The above with CHECK instead:

	m31: ["Jan" "Mar" "May" "Jul" "Aug" "Oct" "Dec"]
	m30: join m31 ["Apr" "Jun" "Sep" "Nov"]
	m28: join m30 ["Feb"]
	b28: repeat x 28 [append [] form x]  ; not assuming 
	b30: ["29" "30"]  ; optimization based on above reversed joins
	b31: ["31"]
	parse date-str [
		copy d some digit "-" copy m some alpha
		check (	any [
			all [find b31 d  find m31 m]
			all [find b30 d  find m30 m]
			all [find b28 d  find m28 m]
		])
	]

Which would be faster would depend on the data and scenario.
(the comments on the second example can be ignored)
Your proposal seems like a slightly faster but more limited version 
of alternates, and not as flexible or optimizable as check. Does 
this situation come up so often that you need direct support for 
it?
Here's a simpler date checker with CHECK:


parse date-str [copy d [1 2 digit "-" 3 alpha "-" 4 digit] check 
(attempt [to-date d])]
That requires years too, but at least it gets leap year 29-Feb.
Gabriele
17-Nov-2008
[3218]
Brian, JOIN does a REDUCE on the second block.
BrianH
17-Nov-2008
[3219]
Right you are, whoops.
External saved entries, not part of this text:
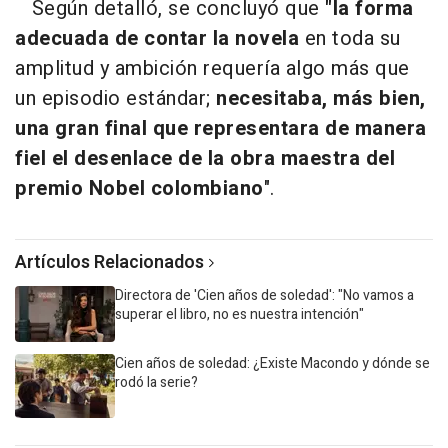
Según detalló, se concluyó que
"la forma
adecuada de contar la novela
en toda su
amplitud y ambición requería algo más que
un episodio estándar;
necesitaba, más bien,
una gran final que representara de manera
fiel el desenlace de la obra maestra del
premio Nobel colombiano
".
Artículos Relacionados
Directora de 'Cien años de soledad': "No vamos a
superar el libro, no es nuestra intención"
Cien años de soledad: ¿Existe Macondo y dónde se
rodó la serie?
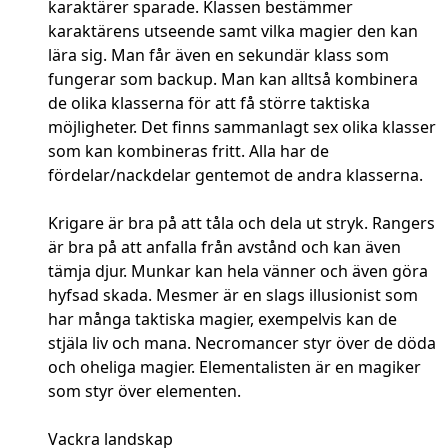
karaktärer sparade. Klassen bestämmer
karaktärens utseende samt vilka magier den kan
lära sig. Man får även en sekundär klass som
fungerar som backup. Man kan alltså kombinera
de olika klasserna för att få större taktiska
möjligheter. Det finns sammanlagt sex olika klasser
som kan kombineras fritt. Alla har de
fördelar/nackdelar gentemot de andra klasserna.
Krigare är bra på att tåla och dela ut stryk. Rangers
är bra på att anfalla från avstånd och kan även
tämja djur. Munkar kan hela vänner och även göra
hyfsad skada. Mesmer är en slags illusionist som
har många taktiska magier, exempelvis kan de
stjäla liv och mana. Necromancer styr över de döda
och oheliga magier. Elementalisten är en magiker
som styr över elementen.
Vackra landskap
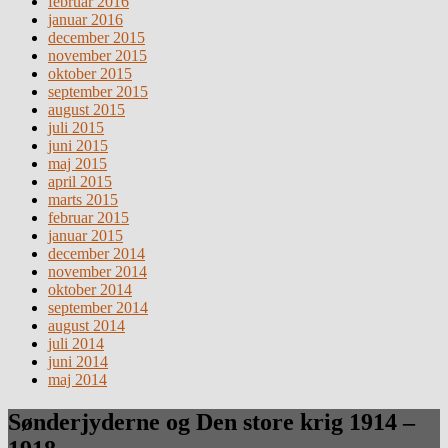
februar 2016
januar 2016
december 2015
november 2015
oktober 2015
september 2015
august 2015
juli 2015
juni 2015
maj 2015
april 2015
marts 2015
februar 2015
januar 2015
december 2014
november 2014
oktober 2014
september 2014
august 2014
juli 2014
juni 2014
maj 2014
Sønderjyderne og Den store krig 1914 –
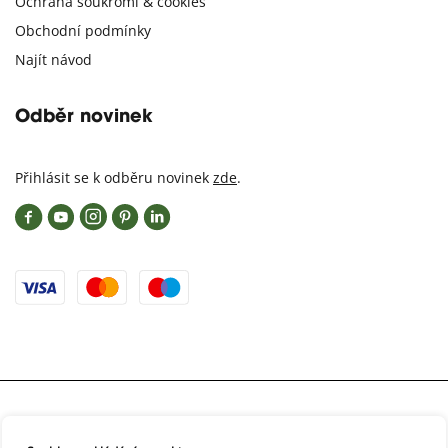
Ochrana soukromí & cookies
Obchodní podmínky
Najít návod
Odběr novinek
Přihlásit se k odběru novinek
zde
.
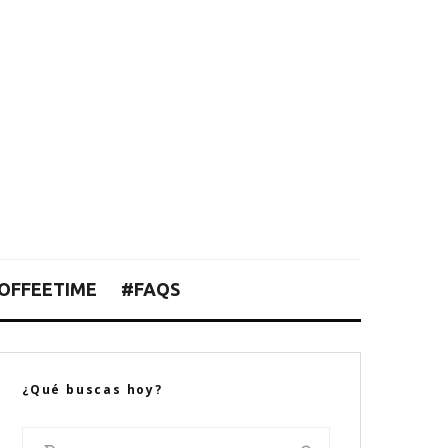
OFFEETIME
#FAQS
¿Qué buscas hoy?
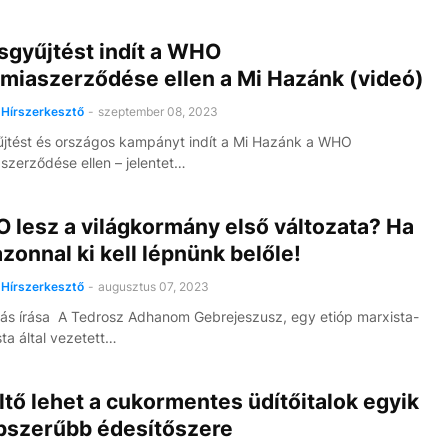
sgyűjtést indít a WHO
miaszerződése ellen a Mi Hazánk (videó)
Hírszerkesztő
-
szeptember 08, 2023
űjtést és országos kampányt indít a Mi Hazánk a WHO
zerződése ellen – jelentet…
 lesz a világkormány első változata? Ha
azonnal ki kell lépnünk belőle!
Hírszerkesztő
-
augusztus 07, 2023
ás írása A Tedrosz Adhanom Gebrejeszusz, egy etióp marxista-
a által vezetett…
tő lehet a cukormentes üdítőitalok egyik
pszerűbb édesítőszere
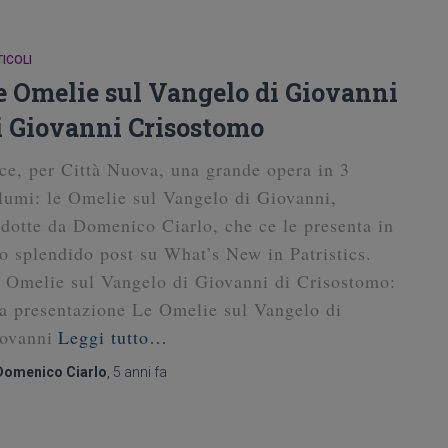
ICOLI
e Omelie sul Vangelo di Giovanni
i Giovanni Crisostomo
ce, per Città Nuova, una grande opera in 3
lumi: le Omelie sul Vangelo di Giovanni,
adotte da Domenico Ciarlo, che ce le presenta in
o splendido post su What’s New in Patristics.
 Omelie sul Vangelo di Giovanni di Crisostomo:
a presentazione Le Omelie sul Vangelo di
ovanni
Leggi tutto…
Domenico Ciarlo
,
5 anni
fa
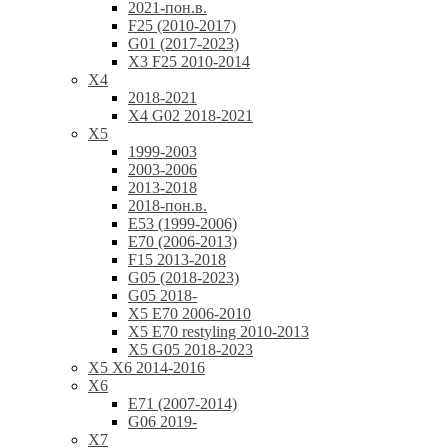
2021-пон.в.
F25 (2010-2017)
G01 (2017-2023)
X3 F25 2010-2014
X4
2018-2021
X4 G02 2018-2021
X5
1999-2003
2003-2006
2013-2018
2018-пон.в.
E53 (1999-2006)
E70 (2006-2013)
F15 2013-2018
G05 (2018-2023)
G05 2018-
X5 E70 2006-2010
X5 E70 restyling 2010-2013
X5 G05 2018-2023
X5 X6 2014-2016
X6
E71 (2007-2014)
G06 2019-
X7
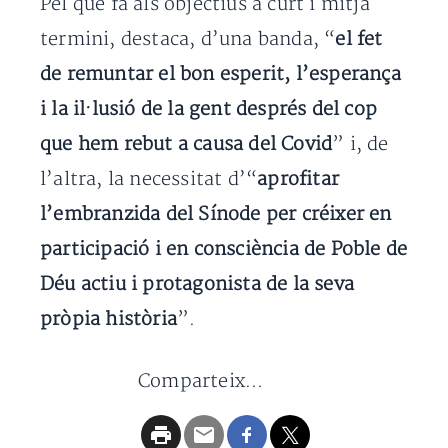
Pel que fa als objectius a curt i mitjà
termini, destaca, d’una banda, “
el fet
de remuntar el bon esperit, l’esperança
i la il·lusió de la gent després del cop
que hem rebut a causa del Covid
” i, de
l’altra, la necessitat d’“
aprofitar
l’embranzida del Sínode per créixer en
participació i en consciència de Poble de
Déu actiu i protagonista de la seva
pròpia història
”.
Comparteix...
It's been a while since I used it with blocks.
Chris
18-Nov-2008
[3220x3]
'append would do it...

numbers don't work in string parsing

 - I thought about this when I developed the example, thought it might 
 be possible as the numbers appear outside the dialect.  But 'check 
 seems like the better option.  

joins were in the wrong direction
 - d'oh!

simpler date checker

 - that's only useful if to-date recognizes the date format : )  (and 
 using dates was illustrative - there are other situations with similar 
 needs).  Though on dates, what would be the most succinct way with 
 the proposals on the table to do the following?

	ameridate: "2/15/2008"
	parse ameridate ...rule...
	newdate = 15-Feb-2008

One attempt:

	parse ameridate [
		use [d m][
			change [copy m 1 2 digit "/" copy d 1 2 digit]
			(rejoin [d "/" m])
		]
		"/" 4 digit end check (newdate: to-date ameridate)
	]
(making the assumption it is a valid date)
(and that it's ok tomodify the original string)
eFishAnt
22-Nov-2008
[3223x4]
If I am parsing something like javascript that has { and } in it 
like C, how can I put that into a string to parse without using {}
my test cases for testing a dialect, I usually use this form:
print parse/all {test case that 
can't have {} inside } parse-rule
There must be some dead-simple guru trick for this...
Sunanda
22-Nov-2008
[3227]
I think I raised the same question on the ML years ago, and got  
a disappointing answer. Maybe things have changed since. Or, if not, 
it may not be too late to add to the R3 parse wishlist:
    http://www.rebol.org/ml-display-thread.r?m=rmlSQHQ
eFishAnt
22-Nov-2008
[3228x3]
My first inclination is to "go binary" on it...;-) but that is inelegant, 
and the MSB of binary gets wonky sometimes.
(MSB bit is a sign bit oftentimes)
I was thinking of taking away the special meaning of { but not yet 
sure how to unset it...it initially seems hardcoded in there....not 
like I would expect.
Oldes
22-Nov-2008
[3231]
I don't understand what do you mean.
eFishAnt
22-Nov-2008
[3232]
In the console if you type a {  and then hit Enter, it continues 
on the next line.

:{   and }:   don't seem to work, either.